Qatar’s trade credit risk – a measure of private sector repayment risk – is very low by regional standards, Oxford Economics has said in a report.
Under its methodology, Qatar’s trade credit risk is at 3.0, compared with the regional average of 6.1, Oxford Economics said in its country report.
The main factors underpinning this rating are macroeconomic stability, the credible and well-established exchange rate regime, robust growth, very high GDP per capita, and a healthy, well-developed banking sector.
“Higher oil prices will likely support bank liquidity despite rising exposure to construction and real estate and persistent foreign funding risk,” Oxford Economics noted.
The sovereign credit risk score under Oxford Economics’ data-driven methodology is 3.1, well below the Mena average of 4.4. The score reflects Qatar’s sky-high per capita incomes, large government reserves, strong external finances, and political stability.
The budget deficit in 2017 was temporary, returning to surplus in 2018. But it began to narrow again in 2019 and, due to the slump in oil and gas prices, moved into deficit of 2.1% of GDP in 2020.

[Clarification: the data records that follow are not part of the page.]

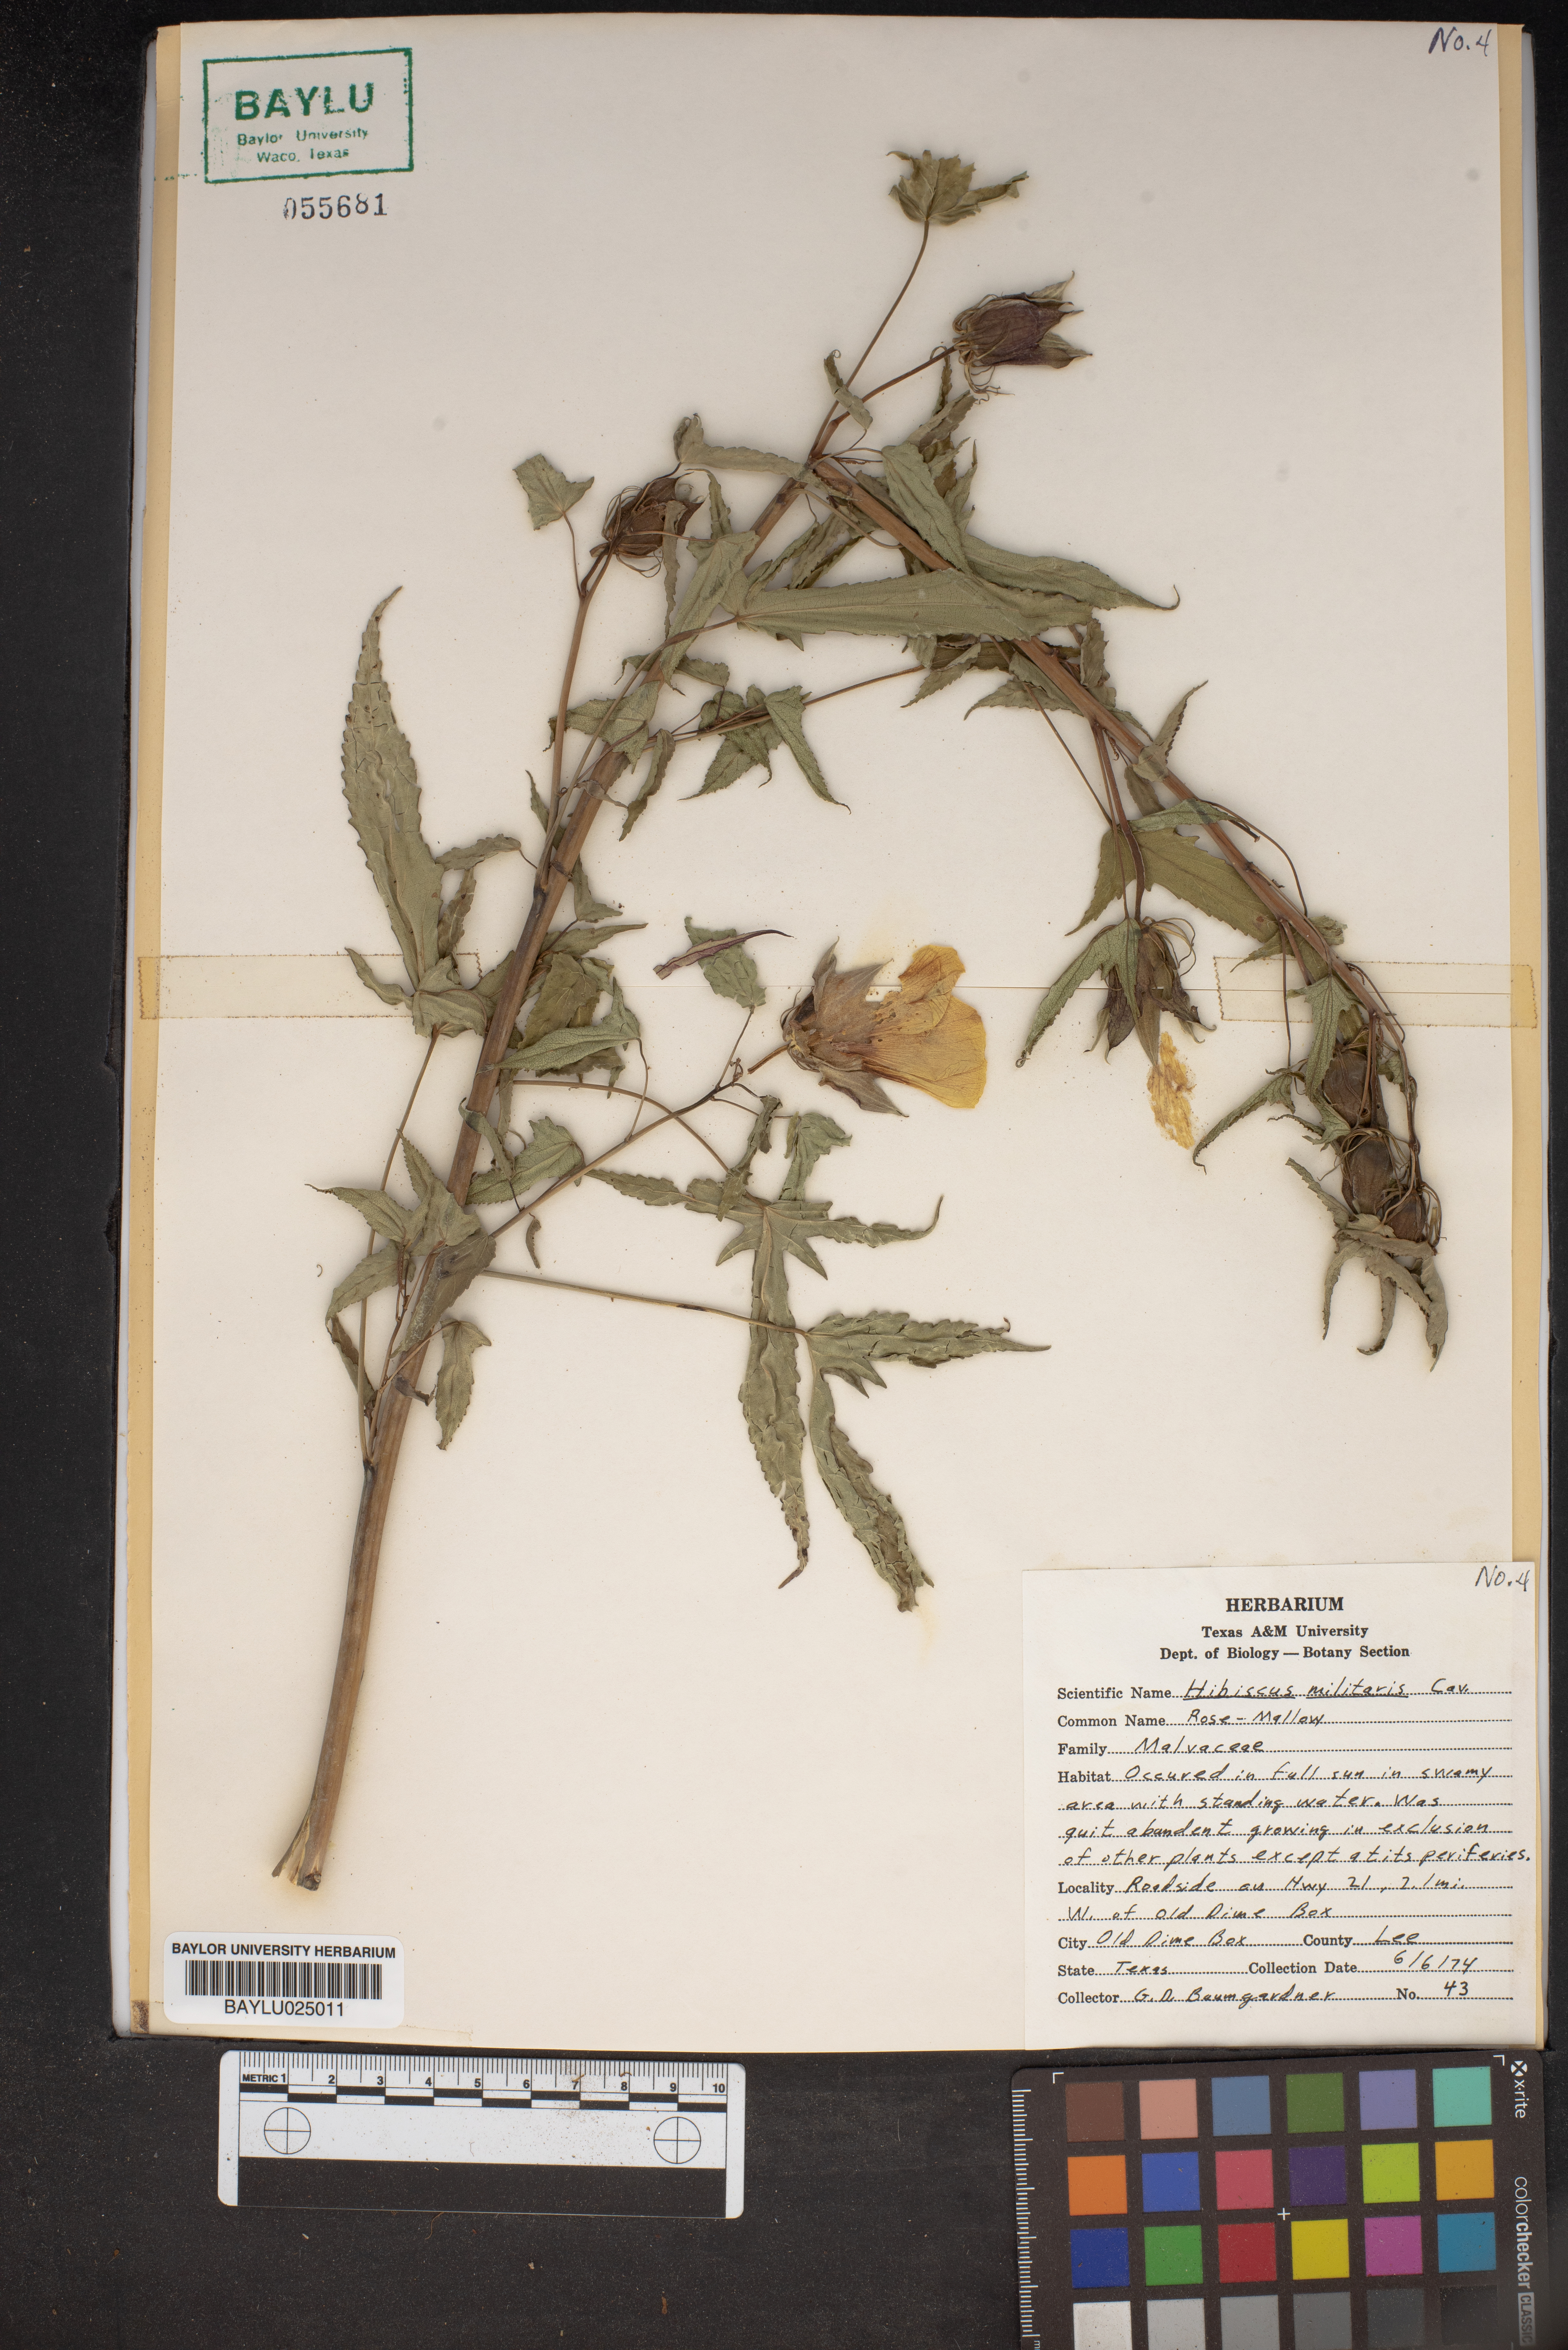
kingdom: Plantae
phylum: Tracheophyta
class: Magnoliopsida
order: Malvales
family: Malvaceae
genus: Hibiscus
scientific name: Hibiscus laevis
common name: Scarlet rose-mallow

The balance returned to surplus in 2021, with surpluses of 10.4% and 6.3% of GDP in 2022 and 2023, respectively, amid supportive oil and gas revenues.
“We forecast it will narrow to 4.5% of GDP this year,” Oxford Economics said.
The main rating agencies downgraded Qatar to AA-/Aa3 in response to the regional dispute in 2017. Given ties are restoring and public finances are improving, the ratings are back on an upward trajectory.
Moody's recently raised the rating to ‘Aa2’, while S&P upgraded its rating to ‘AA’. An upgrade from Fitch is likely to follow given the positive outlook on its rating, Oxford Economics noted.
Under its methodology, exchange rate risk is now 1.7, lower than six months ago and well below the Mena average of 4.2.
The stronger US dollar has supported the dollar-pegged Qatari riyal at QR3.64. Oxford Economics thinks there is only a minor chance of de-pegging in the near to medium term.
The low risk score reflects the authorities’ long-standing commitment to the US dollar peg, as well as large foreign exchange reserves.
In 2020, risk rose when the current account shifted into deficit, but the score improved as the current account shifted back to surplus in 2021, as exports recovered and oil and gas prices rebounded from 2020 lows.
“The surplus halved in 2023 but remained wide at 13.5% of GDP. We project a narrower surplus of 11.2% of GDP this year,” Oxford Economics added.